Repeat exactly, and only, the lines of the material below from the one that contains "integrado y" through its final line.
····················
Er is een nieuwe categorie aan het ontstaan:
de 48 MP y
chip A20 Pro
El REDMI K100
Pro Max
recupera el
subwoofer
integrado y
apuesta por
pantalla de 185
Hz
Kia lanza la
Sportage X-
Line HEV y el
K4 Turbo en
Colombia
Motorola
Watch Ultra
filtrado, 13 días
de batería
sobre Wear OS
····················
YOUR RESPONSE:
integrado y
apuesta por
pantalla de 185
Hz
Kia lanza la
Sportage X-
Line HEV y el
K4 Turbo en
Colombia
Motorola
Watch Ultra
filtrado, 13 días
de batería
sobre Wear OS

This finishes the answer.